Das Ludwigsburger Sammelsystem sei längst „über den Zenit seiner Zeit“ hinaus, sagt Michael Wiener. Hier werde ein „Sachstand aus den 90er Jahren zementiert“, der offenbar „sakrosankt“ sei. Zig Mal habe man bereits mit Ludwigsburg diskutiert, aber die Abfallgesellschaft AVL wolle das System offenbar aufrecht erhalten, „koste es, was es wolle“, schimpft Wiener. Dabei koste die für den Bürger sicherlich komfortable Trennung in „Flach“ (Papier, Folien, Tüten, Styropor) und „Rund“ (Glas, Dosen, Verpackungen) die Entsorger mehr als doppelt soviel wie die regulären Systeme. Hinzu komme, dass die Ausbeute, die recycelt werden könne, in Ludwigsburg viel geringer sei als anderswo.

Glasmüll hat extrem schlechte Qualität

Insbesondere der Glasmüll sei von extrem schlechter Qualität. Denn weil dieser gemeinsam mit Verpackungen gesammelt werde, sei er generell stark verunreinigt. Zudem fehle die Trennung nach Grün-, Braun- und Weißglas. Außerdem sei der Bruch viel höher als in Gegenden, wo Glas in getrennten Containern gesammelt werde, weil das Glas in Ludwigsburg zusammen mit Dosen und Verpackungen in den Müllwagen gepresst werde. Das sei schlecht, denn „je geringer der Bruch, desto höher die Ausbeute“, erklärt Wiener.

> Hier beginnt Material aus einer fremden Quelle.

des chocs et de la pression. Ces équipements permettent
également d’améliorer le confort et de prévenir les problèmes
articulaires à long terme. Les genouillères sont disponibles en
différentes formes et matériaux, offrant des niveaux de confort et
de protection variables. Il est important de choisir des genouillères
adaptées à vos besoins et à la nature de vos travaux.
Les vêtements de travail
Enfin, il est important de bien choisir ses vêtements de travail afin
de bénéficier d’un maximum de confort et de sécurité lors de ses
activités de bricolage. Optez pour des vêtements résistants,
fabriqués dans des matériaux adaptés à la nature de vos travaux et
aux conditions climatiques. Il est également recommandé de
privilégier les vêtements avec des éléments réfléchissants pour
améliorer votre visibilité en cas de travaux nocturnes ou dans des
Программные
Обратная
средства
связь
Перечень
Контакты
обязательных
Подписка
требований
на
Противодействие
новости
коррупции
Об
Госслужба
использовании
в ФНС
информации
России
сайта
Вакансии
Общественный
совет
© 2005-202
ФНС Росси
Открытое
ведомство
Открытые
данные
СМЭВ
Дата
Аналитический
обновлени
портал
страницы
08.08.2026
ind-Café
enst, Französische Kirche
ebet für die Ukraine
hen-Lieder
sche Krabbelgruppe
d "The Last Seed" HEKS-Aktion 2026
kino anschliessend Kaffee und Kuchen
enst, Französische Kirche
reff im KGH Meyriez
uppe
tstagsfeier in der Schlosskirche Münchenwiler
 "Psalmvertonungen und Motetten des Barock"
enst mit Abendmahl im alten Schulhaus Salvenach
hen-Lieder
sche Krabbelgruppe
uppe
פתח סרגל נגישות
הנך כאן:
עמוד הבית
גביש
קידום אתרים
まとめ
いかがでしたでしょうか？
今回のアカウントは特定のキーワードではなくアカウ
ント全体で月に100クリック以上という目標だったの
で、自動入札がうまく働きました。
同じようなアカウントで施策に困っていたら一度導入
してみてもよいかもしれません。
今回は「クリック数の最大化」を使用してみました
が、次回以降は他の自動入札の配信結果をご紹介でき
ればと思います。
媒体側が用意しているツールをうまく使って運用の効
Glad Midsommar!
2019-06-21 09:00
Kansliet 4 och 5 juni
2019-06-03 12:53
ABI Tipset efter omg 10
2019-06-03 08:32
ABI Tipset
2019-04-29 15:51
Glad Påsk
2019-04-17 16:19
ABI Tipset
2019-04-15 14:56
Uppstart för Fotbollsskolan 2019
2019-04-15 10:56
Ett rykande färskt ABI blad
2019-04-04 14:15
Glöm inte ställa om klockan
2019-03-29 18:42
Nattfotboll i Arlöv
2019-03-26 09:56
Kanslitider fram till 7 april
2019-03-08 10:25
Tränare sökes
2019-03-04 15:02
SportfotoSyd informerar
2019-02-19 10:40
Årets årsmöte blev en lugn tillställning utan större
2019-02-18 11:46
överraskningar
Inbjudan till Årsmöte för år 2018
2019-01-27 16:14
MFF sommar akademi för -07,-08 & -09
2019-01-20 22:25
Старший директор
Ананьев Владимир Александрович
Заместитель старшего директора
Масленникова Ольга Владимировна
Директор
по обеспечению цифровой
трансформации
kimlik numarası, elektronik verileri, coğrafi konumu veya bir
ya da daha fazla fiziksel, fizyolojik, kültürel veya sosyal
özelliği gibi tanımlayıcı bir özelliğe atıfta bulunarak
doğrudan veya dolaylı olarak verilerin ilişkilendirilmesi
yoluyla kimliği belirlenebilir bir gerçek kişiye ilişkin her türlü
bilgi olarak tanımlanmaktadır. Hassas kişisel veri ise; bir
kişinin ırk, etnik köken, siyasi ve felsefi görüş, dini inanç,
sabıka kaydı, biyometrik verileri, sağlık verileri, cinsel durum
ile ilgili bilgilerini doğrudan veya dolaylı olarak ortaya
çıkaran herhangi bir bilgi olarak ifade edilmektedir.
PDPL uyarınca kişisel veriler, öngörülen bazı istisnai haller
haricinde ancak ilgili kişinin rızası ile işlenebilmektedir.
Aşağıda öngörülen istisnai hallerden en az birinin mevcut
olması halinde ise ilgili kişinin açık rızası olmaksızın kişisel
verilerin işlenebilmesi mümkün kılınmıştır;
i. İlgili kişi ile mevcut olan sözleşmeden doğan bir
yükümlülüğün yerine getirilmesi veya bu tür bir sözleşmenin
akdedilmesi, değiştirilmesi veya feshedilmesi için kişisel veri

Bei der Ludwigsburger Abfallgesellschaft zeigt man durchaus Verständnis für die Kritik der privaten Entsorger. Doch angesichts der absehbaren bundesweiten Reform des Müllsystems lohne es sich nicht, jetzt etwas Neues einzuführen, erklärt die Pressesprecherin der AVL, Susan Djalali. „Das System mit ‚Flach’ und ‚Rund’ muss definitiv überholt werden“, räumt Djalali ein. Doch die Abfallentsorgung sei insgesamt gerade an einem Scheideweg, man warte auf das angekündigte Wertstoffgesetz der Bundesregierung. „Es ist immer schwierig, ein etabliertes System zu kippen, da bauen wir jetzt nicht noch einen Zwischenschritt ein“, sagt Djalali.

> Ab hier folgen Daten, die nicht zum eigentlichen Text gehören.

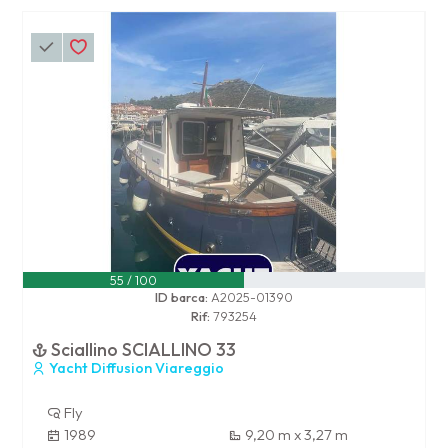
55 / 100
ID barca:
A2025-01390
Rif:
793254
Sciallino SCIALLINO 33
Yacht Diffusion Viareggio
Fly
1989
9,20 m x 3,27 m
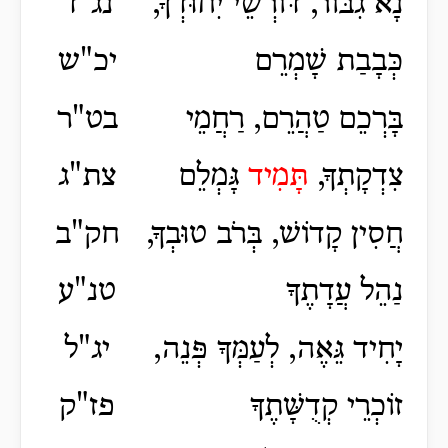
נָא גִבּוֹר, דּוֹרְשֵׁי יִחוּדְךָ,
נג"ד
כְּבָבַת שָׁמְרֵם
יכ"ש
בָּרְכֵם טַהֲרֵם, רַחֲמֵי
בט"ר
צִדְקָתְךָ,
תָּמִיד
גָּמְלֵם
צת"ג
חֲסִין קָדוֹשׁ, בְּרֹב טוּבְךָ,
חק"ב
נַהֵל עֲדָתֶךָ
טנ"ע
יָחִיד גֵּאֶה, לְעַמְּךָ פְּנֵה,
יג"ל
זוֹכְרֵי קְדֻשָּׁתֶךָ
פז"ק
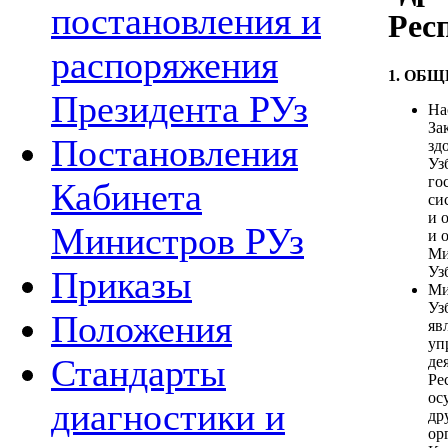
постановления и
Рес
распоряжения
1. ОБ
Президента РУз
На
За
Постановления
зд
Уз
го
Кабинета
си
и 
Министров РУз
и 
Ми
Уз
Приказы
Ми
Уз
Положения
яв
уп
Стандарты
де
Ре
ос
диагностики и
др
ор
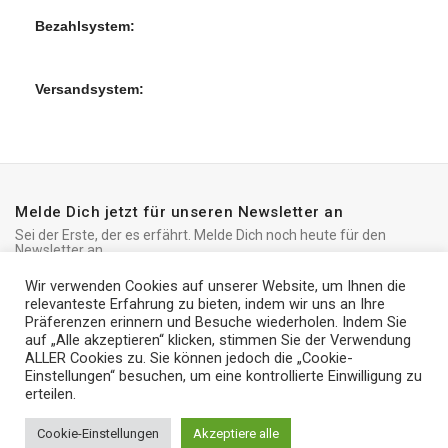
Bezahlsystem:
Versandsystem:
Melde Dich jetzt für unseren Newsletter an
Sei der Erste, der es erfährt. Melde Dich noch heute für den
Newsletter an
Wir verwenden Cookies auf unserer Website, um Ihnen die
relevanteste Erfahrung zu bieten, indem wir uns an Ihre
Präferenzen erinnern und Besuche wiederholen. Indem Sie
auf „Alle akzeptieren“ klicken, stimmen Sie der Verwendung
ALLER Cookies zu. Sie können jedoch die „Cookie-
iRedo
2021 CREATED BY
IT Trade Services Ltd.
Einstellungen“ besuchen, um eine kontrollierte Einwilligung zu
erteilen.
2014 MacBook
Pro 15″ Core
€
1,511
Cookie-Einstellungen
Akzeptiere alle
500
0
i7, 8 GB, 512 GB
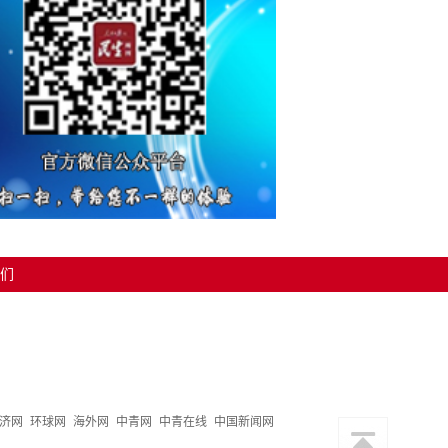
们
济网
环球网
海外网
中青网
中青在线
中国新闻网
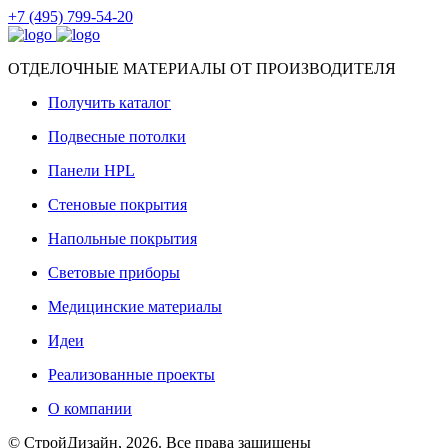
+7 (495) 799-54-20
ОТДЕЛОЧНЫЕ МАТЕРИАЛЫ ОТ ПРОИЗВОДИТЕЛЯ
Получить каталог
Подвесные потолки
Панели HPL
Стеновые покрытия
Напольные покрытия
Световые приборы
Медицинские материалы
Идеи
Реализованные проекты
О компании
© СтройДизайн, 2026. Все права защищены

AVL hält vorerst an ihrem Sondersystem fest

Im Übrigen habe das Ludwigsburger Entsorgungssystem durchaus lange Zeit seine Daseinsberechtigung gehabt. Denn Anfang der 90er Jahre sei es geradezu revolutionär gewesen, als die AVL statt Sammelcontainern Papier- und Glastonnen vor der Haustür eingeführt habe. „Die Sammelmengen haben sich dadurch verdoppelt“, erzählt Djalali. Als kurz danach die neue Verpackungsverordnung kam, habe man auf diesen Erfolg nicht verzichten wollen. Das Ergebnis sei die Trennung nach „Flach“ und „Rund“ gewesen.

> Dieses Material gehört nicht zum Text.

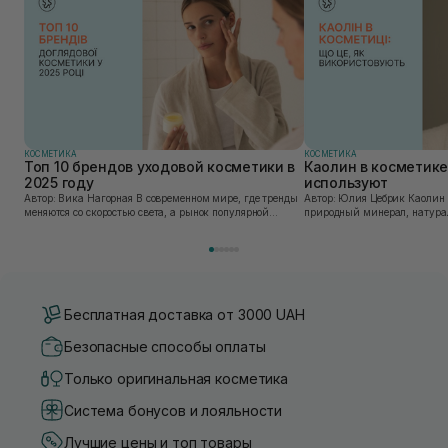
КОСМЕТИКА
КОСМЕТИКА
Топ 10 брендов уходовой косметики в
Каолин в косметике:
2025 году
используют
Автор: Вика Нагорная В современном мире, где тренды
Автор: Юлия Цебрик Каолин в косметологии – это
меняются со скоростью света, а рынок популярной
природный минерал, натурал
косметики переполнен новыми предложениями, выбор
имеет множество преимущес
средства для ухода становится настоящим вызовом....
головы, благодаря большому 
Бесплатная доставка от 3000 UAH
Безопасные способы оплаты
Только оригинальная косметика
Система бонусов и лояльности
Лучшие цены и топ товары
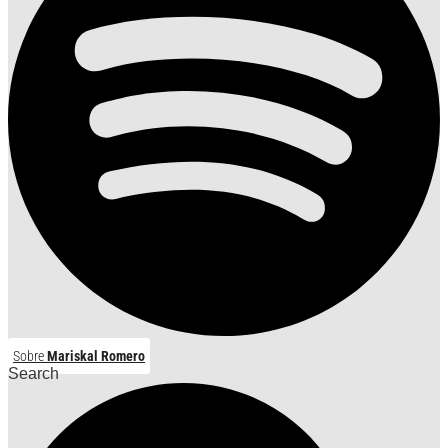
Sobre
Mariskal Romero
Search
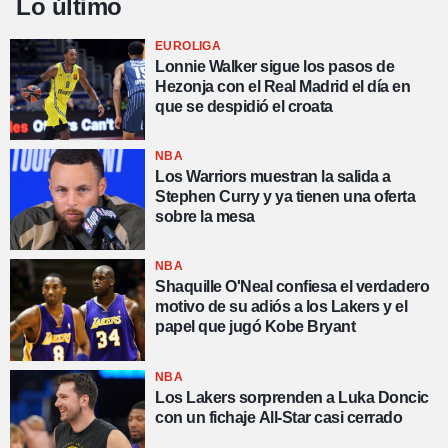
Lo último
EUROLIGA
Lonnie Walker sigue los pasos de
Hezonja con el Real Madrid el día en
que se despidió el croata
NBA
Los Warriors muestran la salida a
Stephen Curry y ya tienen una oferta
sobre la mesa
NBA
Shaquille O'Neal confiesa el verdadero
motivo de su adiós a los Lakers y el
papel que jugó Kobe Bryant
NBA
Los Lakers sorprenden a Luka Doncic
con un fichaje All-Star casi cerrado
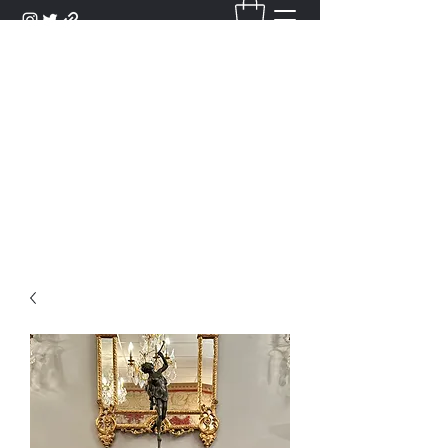
DANTAN
Bienvenue Dans Notre Galerie,
Découvrez Nos Antiquités et
Objets d'Art.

Man habe erkannt, dass nun etwas geändert werden müsse – allerdings auch in Bezug auf das Duale System. Immerhin sei der Kreis für die Müllentsorgung als Daseinsvorsorge zuständig. Angesichts der Finanzierungslücke beim Dualen System sei die Entsorgung vielleicht besser in der kommunalen Hand aufgehoben, erklärt Djalali. Mit dieser Einstellung steht die AVL nicht alleine da: Auch Baden-Württembergs Umweltminister Franz Untersteller spricht sich inzwischen öffentlich für die Abschaffung des Dualen Systems aus.

Angriff auf ein strauchelndes System

Gemini
: Die Abfallverwertungsgesellschaft Ludwigsburg (AVL) ist als erstes Entsorgungsunternehmen Baden-Württembergs der Gemeinschaftsinitiative Gemini beigetreten. Deren Ziel ist es, das Duale Müllsystem abzuschaffen und auch die Entsorgung von Verpackungsmüll wieder in kommunale Hände zu bringen. Der Grund dafür ist unter anderem eine massive Finanzierungslücke im Dualen System. Den privaten Entsorgern fehlen rund 50 Millionen Euro – offenbar, weil die Hersteller, die für die Entsorgung ihrer Verpackungen zahlen müssen, in großem Stil gesetzliche Schlupflöcher genutzt haben.

Entsorger
: Das Duale System räumt die Finanzprobleme ein. Doch man geht davon aus, dass die Schlupflöcher durch die inzwischen beschlossene siebte Novelle der Verpackungsverordnung gestopft werden. Zudem wolle man intern eine Lösung finden, um die Finanzen wieder zu stabilisieren.